Friday, September 18, 2009

Modulating the modulators

A control function with a particular shape can serve a role similar to a traditional musical motive. Even when it is modified in duration, rhythm, or shape, its relation to the original remains evident and it serves to unify a larger composition. A motive or shape might be recognizable at different structural/temporal levels, in which case the form may take on a "fractal" or "self-similar" character.

In other chapters we've taken some first and intermediate steps to progressively increase the complexity of examples in which a control function modulates another modulator of the same shape, such that a single shaped is used at different formal levels in a somewhat self-similar manner.

Here's a more full blown example of a single control function used to modulate a sound at many formal levels, with modulators modulating other modulators, in this case including the parameters of pitch, note rate, volume, and panning (location).

● PROVIDED DATA

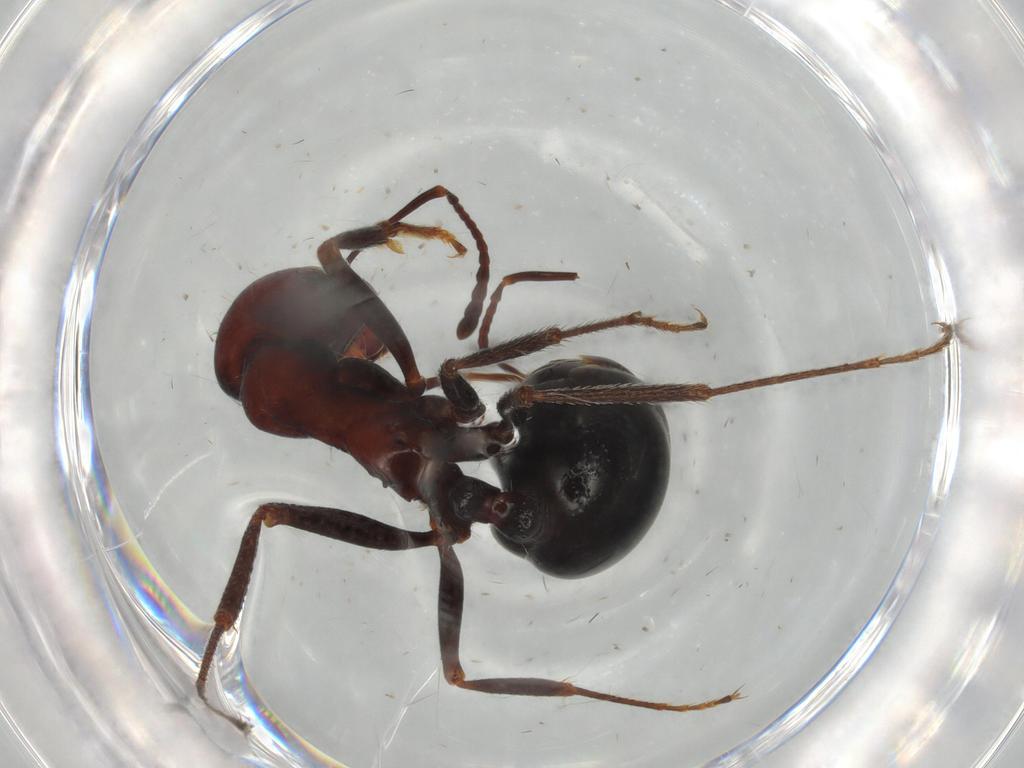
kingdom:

● THE TASKS
A: Reproduce the post on modulating the modulators from "Modulating the modulators" up to and including "somewhat self-similar manner.".
B: In the post on modulating the modulators, which parameters does the full blown example include?

● ANSWERS TO EACH TASK
A:
Modulating the modulators

A control function with a particular shape can serve a role similar to a traditional musical motive. Even when it is modified in duration, rhythm, or shape, its relation to the original remains evident and it serves to unify a larger composition. A motive or shape might be recognizable at different structural/temporal levels, in which case the form may take on a "fractal" or "self-similar" character.

In other chapters we've taken some first and intermediate steps to progressively increase the complexity of examples in which a control function modulates another modulator of the same shape, such that a single shaped is used at different formal levels in a somewhat self-similar manner.

B: Pitch, note rate, volume, and panning (location).